“I want it to be confrontational”: George Rouy on the homogenisation of art and leaving London

British artist George Rouy speaks to HUNGER about playing with contradictions, the importance of discipline and his increasing desire to move to Paris.

Hazy and mysterious nude bodies are at the centre of George Rouy’s paintings, a young British artist known for creating figurative large-scale acrylic canvases. “My mum comes up quite a lot,”  he tells me when I ask if his figures are based on existing people, “but in a very subtle way.  Although some of [the figures] are a nod to real people, it isn’t a conscious decision. I think it  would be disruptive to link [the figures] to real life.”

Described as one of this generation’s most promising painters, his process is a mix of both intuition and discipline, the latter a surprisingly important factor when, say, having an increasing amount of deadlines due to high demand. “I’m very busy painting at the moment. It’s actually a little lonely. But I’ve always been disciplined. I used to work in a factory and I quickly realised that if I wanted to get things moving I needed to put in the time and effort to achieve what I wanted to achieve. I would love to be able to just walk  in and know how to do everything but it takes time to figure out your process.” None of it, however, would be possible without intuition, which he mentions multiple times throughout our conversation: “You get to a point [in your career] where everything just clicks and you feel in control, no more stress or anxiety. But the paintings are always changing and morphing, which is subconscious” he explains. “And I try to keep this subconscious and intuitive element as a sacred part that I don’t try to analyse or think about too much. I like that intuition is essential yet vague and not easily defined.” 

Rouy currently lives and works in an abandoned church in Kent, where he is originally from, and went to Camberwell College of Art in London before his first solo show in 2017. During his time at university, he spent a lot of time experimenting – “you do what you want and you see what sticks” – but his true love was always figurative painting, despite trying mediums like sculpture and casting.

“When I left [Camberwell College of Art] I went back to what I loved and started from the ground up again. By that time, the need and desire for figurative painting was more present and I felt that, unlike at uni, it was becoming more accepted”. Despite having spent a lot of time in  London over the years, his relationship to the city has changed. Nowadays, he chooses to spend as much time as he can in Paris: “I feel like my time in London has passed, at least for now. I’m actually between Paris and Kent at the moment and would love to get a studio there. [Paris] is quieter and has better energy [than London]. It feels like a little village and there is so much more to see there. I am constantly going to galleries. My surname is French actually – they all say  ‘roo-ee’”.
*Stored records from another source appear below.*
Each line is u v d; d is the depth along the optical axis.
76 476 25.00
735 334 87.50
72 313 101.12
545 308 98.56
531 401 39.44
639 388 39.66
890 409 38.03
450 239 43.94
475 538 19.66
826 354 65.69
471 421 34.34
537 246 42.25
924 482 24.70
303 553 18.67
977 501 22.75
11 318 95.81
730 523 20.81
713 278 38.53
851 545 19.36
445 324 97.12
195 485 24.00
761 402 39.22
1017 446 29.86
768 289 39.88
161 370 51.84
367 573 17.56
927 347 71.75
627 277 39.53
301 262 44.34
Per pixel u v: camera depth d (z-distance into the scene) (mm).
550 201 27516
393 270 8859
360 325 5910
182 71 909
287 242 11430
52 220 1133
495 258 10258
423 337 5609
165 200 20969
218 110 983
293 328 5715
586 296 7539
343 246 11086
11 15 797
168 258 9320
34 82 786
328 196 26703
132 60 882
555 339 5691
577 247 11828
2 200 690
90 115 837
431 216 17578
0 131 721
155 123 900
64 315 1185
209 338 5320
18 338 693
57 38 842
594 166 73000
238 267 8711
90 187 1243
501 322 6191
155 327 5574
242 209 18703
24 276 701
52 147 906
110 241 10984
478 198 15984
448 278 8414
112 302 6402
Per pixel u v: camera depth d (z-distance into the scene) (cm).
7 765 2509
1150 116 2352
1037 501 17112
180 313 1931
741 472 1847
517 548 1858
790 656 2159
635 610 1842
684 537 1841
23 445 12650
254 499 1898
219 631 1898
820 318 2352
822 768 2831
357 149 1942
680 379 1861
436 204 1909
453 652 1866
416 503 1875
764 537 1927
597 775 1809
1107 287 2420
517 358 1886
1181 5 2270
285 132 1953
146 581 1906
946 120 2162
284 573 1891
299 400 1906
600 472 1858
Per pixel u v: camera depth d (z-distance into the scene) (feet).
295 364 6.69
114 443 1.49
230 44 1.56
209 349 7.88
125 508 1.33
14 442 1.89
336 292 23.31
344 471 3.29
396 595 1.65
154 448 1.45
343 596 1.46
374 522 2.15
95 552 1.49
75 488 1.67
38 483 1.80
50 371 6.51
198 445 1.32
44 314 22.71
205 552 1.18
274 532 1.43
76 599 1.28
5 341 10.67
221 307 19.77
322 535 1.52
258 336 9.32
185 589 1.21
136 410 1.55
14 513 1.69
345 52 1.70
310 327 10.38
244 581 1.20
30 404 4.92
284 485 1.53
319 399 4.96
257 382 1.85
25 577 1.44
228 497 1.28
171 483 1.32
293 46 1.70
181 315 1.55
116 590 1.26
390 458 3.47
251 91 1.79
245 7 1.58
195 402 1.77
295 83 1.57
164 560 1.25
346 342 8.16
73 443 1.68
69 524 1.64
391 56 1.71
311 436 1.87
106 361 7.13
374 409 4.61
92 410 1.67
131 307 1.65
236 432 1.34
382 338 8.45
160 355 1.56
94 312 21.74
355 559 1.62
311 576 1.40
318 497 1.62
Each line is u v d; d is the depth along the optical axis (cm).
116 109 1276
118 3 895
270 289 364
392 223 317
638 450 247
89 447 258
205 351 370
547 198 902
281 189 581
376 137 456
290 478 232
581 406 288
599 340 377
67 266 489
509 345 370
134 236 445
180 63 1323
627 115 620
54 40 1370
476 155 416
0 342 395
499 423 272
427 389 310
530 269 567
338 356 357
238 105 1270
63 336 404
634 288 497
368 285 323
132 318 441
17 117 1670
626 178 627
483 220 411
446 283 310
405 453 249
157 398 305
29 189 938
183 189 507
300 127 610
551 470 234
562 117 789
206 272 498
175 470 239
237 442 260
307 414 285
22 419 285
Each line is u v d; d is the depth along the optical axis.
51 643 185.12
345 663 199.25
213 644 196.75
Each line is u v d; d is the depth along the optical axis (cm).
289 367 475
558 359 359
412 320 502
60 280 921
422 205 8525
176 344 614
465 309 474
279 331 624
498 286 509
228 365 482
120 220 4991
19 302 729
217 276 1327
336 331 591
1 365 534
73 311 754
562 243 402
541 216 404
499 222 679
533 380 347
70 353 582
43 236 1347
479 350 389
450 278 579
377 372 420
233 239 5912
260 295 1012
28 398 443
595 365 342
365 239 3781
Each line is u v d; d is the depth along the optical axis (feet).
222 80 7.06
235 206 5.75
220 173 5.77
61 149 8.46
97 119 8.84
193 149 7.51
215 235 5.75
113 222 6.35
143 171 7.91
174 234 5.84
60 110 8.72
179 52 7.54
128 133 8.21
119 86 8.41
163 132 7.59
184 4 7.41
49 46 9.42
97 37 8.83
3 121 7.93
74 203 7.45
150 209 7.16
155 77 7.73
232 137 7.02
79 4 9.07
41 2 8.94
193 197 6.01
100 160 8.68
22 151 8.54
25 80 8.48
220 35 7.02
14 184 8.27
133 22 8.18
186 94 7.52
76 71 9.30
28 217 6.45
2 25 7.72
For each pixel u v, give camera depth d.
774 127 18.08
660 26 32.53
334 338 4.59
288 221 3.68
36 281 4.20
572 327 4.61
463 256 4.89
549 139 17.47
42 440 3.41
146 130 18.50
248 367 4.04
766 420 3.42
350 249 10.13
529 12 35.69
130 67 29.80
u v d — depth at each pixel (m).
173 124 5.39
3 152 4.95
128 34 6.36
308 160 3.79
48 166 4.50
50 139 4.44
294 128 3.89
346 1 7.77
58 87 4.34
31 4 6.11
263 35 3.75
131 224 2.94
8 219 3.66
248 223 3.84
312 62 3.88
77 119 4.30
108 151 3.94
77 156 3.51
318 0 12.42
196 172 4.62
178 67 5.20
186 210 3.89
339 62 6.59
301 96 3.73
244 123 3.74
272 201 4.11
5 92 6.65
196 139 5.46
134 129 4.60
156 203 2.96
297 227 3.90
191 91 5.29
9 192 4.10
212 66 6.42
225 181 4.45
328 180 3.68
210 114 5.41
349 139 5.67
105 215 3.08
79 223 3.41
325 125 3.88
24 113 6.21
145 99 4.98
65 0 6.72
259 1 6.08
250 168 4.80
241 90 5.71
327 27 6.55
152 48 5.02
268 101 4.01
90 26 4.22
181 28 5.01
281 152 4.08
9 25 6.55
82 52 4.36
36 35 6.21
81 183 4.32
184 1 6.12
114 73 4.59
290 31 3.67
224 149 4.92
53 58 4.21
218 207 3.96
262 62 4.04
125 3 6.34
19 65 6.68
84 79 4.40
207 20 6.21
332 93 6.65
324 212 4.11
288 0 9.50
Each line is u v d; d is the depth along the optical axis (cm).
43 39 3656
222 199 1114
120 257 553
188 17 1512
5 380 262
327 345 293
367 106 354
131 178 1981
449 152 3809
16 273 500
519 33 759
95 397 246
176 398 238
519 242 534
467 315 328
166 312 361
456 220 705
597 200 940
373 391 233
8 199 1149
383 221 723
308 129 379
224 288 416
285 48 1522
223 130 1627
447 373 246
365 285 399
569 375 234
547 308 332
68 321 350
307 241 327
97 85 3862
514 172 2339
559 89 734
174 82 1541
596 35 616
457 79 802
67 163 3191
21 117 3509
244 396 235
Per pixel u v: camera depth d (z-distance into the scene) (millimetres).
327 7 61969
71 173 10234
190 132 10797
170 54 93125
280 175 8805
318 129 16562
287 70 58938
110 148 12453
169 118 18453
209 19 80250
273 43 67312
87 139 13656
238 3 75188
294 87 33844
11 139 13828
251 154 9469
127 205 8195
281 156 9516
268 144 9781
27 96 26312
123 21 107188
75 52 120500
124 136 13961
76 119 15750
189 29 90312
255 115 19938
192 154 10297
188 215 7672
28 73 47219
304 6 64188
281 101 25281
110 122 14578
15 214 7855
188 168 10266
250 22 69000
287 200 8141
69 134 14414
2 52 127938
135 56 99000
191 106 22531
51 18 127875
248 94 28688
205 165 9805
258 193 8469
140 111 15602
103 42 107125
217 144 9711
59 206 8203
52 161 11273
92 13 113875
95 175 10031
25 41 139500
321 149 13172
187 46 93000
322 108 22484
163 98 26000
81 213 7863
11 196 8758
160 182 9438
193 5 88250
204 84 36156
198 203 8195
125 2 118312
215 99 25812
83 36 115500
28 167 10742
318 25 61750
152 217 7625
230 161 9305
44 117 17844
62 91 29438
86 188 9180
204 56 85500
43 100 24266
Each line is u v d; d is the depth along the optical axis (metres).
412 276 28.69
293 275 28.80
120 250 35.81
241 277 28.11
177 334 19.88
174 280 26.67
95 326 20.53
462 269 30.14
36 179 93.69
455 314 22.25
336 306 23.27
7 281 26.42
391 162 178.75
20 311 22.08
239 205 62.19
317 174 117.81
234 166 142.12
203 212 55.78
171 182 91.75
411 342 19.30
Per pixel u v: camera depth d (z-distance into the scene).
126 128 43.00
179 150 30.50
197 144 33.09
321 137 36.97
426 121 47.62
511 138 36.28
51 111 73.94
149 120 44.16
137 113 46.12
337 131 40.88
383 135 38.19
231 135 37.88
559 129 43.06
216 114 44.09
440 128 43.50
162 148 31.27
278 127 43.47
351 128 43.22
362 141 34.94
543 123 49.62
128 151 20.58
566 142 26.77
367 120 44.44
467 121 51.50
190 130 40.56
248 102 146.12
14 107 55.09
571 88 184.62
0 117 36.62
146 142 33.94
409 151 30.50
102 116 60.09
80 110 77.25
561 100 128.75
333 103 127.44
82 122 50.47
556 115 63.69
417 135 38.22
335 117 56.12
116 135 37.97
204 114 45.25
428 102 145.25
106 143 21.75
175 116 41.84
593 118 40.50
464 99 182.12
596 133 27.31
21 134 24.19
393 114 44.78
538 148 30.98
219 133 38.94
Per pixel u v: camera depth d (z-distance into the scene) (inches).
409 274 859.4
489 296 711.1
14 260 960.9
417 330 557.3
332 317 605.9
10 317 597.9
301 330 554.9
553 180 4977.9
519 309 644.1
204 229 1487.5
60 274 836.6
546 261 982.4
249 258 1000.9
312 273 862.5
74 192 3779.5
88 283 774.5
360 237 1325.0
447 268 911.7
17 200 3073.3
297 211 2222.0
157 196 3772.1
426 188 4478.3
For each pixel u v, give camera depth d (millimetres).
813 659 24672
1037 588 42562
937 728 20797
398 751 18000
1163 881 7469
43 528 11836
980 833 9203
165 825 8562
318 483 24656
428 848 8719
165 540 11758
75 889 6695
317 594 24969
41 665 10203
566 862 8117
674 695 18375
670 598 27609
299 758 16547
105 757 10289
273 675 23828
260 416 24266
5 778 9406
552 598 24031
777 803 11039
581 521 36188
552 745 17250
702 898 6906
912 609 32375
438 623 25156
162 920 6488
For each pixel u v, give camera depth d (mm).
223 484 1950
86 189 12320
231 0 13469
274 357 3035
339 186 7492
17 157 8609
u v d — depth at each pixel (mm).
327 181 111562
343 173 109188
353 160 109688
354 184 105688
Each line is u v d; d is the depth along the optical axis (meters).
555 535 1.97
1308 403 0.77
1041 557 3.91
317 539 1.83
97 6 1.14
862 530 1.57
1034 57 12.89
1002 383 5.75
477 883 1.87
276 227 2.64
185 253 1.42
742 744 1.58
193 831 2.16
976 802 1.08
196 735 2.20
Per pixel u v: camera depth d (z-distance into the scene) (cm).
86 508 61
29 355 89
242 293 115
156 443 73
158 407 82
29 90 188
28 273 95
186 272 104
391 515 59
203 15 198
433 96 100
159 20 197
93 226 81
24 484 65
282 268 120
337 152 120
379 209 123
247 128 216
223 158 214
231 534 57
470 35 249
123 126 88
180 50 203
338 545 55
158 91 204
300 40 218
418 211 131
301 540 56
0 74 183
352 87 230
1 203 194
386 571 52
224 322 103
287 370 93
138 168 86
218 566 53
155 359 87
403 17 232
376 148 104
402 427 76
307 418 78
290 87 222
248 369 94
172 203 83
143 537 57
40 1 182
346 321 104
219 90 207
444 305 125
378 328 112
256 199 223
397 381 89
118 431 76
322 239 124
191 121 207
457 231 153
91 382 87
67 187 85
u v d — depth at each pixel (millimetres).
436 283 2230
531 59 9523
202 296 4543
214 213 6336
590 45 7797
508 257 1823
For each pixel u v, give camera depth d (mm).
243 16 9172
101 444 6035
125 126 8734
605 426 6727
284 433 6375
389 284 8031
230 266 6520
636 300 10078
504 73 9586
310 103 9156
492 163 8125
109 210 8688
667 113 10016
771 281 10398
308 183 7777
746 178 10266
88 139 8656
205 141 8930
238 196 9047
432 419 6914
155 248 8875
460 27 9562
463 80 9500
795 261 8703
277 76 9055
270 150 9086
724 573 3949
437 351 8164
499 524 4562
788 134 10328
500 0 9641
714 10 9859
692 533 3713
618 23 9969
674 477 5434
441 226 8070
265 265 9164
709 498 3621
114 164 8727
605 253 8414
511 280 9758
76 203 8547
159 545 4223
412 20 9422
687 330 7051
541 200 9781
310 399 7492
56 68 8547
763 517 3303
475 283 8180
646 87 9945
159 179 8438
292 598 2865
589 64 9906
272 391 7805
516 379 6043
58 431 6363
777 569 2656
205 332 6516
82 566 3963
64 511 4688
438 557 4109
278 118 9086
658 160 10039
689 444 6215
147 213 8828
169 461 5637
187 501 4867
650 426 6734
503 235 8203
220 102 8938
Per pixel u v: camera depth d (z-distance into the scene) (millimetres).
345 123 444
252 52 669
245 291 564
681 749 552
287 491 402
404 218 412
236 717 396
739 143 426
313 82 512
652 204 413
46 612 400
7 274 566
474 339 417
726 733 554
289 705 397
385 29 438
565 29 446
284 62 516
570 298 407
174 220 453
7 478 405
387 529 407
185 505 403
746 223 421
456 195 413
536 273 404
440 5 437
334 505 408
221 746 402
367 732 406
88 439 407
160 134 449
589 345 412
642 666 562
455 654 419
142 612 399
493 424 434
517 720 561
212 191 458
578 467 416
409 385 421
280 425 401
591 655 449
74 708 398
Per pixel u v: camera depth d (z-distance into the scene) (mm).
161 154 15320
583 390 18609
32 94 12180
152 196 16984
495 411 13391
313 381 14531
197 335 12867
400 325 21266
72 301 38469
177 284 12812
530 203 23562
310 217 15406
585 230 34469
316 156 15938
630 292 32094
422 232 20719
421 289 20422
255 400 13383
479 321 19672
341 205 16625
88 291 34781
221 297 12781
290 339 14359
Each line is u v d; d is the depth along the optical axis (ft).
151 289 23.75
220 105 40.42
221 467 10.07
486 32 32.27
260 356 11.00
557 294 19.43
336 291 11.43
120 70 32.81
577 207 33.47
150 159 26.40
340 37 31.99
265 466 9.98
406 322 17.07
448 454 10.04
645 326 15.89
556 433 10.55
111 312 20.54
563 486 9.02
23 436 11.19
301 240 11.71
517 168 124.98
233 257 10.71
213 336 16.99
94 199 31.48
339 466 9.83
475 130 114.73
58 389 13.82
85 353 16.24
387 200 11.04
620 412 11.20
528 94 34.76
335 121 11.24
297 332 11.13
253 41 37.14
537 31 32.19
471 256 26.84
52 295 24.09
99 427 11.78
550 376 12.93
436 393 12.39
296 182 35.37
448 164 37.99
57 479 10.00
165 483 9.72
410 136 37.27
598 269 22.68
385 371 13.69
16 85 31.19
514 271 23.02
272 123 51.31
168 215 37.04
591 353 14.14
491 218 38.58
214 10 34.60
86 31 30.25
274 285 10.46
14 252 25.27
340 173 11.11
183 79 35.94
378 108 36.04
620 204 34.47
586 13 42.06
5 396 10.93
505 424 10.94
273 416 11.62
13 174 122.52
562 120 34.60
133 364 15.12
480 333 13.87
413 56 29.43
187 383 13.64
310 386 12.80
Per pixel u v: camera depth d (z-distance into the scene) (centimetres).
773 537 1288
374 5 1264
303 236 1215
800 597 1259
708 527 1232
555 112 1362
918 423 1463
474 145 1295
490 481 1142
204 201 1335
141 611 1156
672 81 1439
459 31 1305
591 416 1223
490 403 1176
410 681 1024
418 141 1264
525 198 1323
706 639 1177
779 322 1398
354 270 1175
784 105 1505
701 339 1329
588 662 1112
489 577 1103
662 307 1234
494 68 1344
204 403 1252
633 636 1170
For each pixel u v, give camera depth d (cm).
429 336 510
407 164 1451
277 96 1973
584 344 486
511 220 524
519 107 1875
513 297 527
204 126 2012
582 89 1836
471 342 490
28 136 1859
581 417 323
As well as being a painter, Rouy has a deep love of music – “I listen to everything, it’s almost obsessive. I also used to be in a band” – and over the years has worked with many famous names in the fashion industry, such as Juergen Teller and Hedi Slimane and also recently modelled for  Miu Miu. But he insists that art has always been his true love, finding inspiration from a multitude of sources, such as medieval French and Dutch painting, as well as the work of Israeli choreographer Sharon Eyal: “I discovered her about four years ago and I was just taken aback by the energy of her work. It is entirely based on figure movement and interaction; a stripped-back,  minimalist, intuitive dance with no direct narrative, just a sequence of events. Back [when I  discovered her] it was a pivotal moment for me. I was stepping into another realm and removing all the clutter to focus directly on the figure and how it exists in relation to the space and the marks on the canvas. It was all linked. And when I met her,” he continues, “it also turned out that she knew my work so there was this natural connection. We continually talk about some kind of  collaboration and I’ve even joined in one of her sessions which was very meditative, connecting  every part of the body in a series of movements.”  

As well as the body and its primal qualities, a topic Rouy explores repeatedly in his art is contradiction, a “push and pull” effect that he says is essential: “I am constantly flirting with  [contradiction]. It’s the basis of my approach and my work exists best when it exists between two realms: beautiful/ugly, emotional/non-emotional, figurative/abstract… where does it sit? For me,  there is a clear and obvious path when the work is sitting right, usually followed by a series of  events before that where it just doesn’t.” And how important is the viewer’s interpretation of his artwork? “I ask myself: can they enter it? You need to have entry points. The colour, the size…  they all have a part to play. Not that much is going on; there is only a set amount of decisions and a set amount of information – that’s it. But whatever the information is, it has to be potent and lead you on.” By looking at his paintings, you also notice that the figures are looking straight at the viewer which, he explains, is a deliberate choice: “when my figures look away it loses its magic and becomes voyeuristic. They need to engage with the viewer. I want it to be confrontational.”

The final topic I want to address is social media: does he think it can homogenise art? “Yes, it can.  People tend to be very stylistic. They feed off each other and test things out, which is normal. But there is a moment where you have to look at the bigger picture. I am interested in shifting and moving things, reinventing and making changes. And it needs to maintain a form of excitement for  it to last.” Whatever the direction his art will take, his intuition will undoubtedly have a big part to play in it.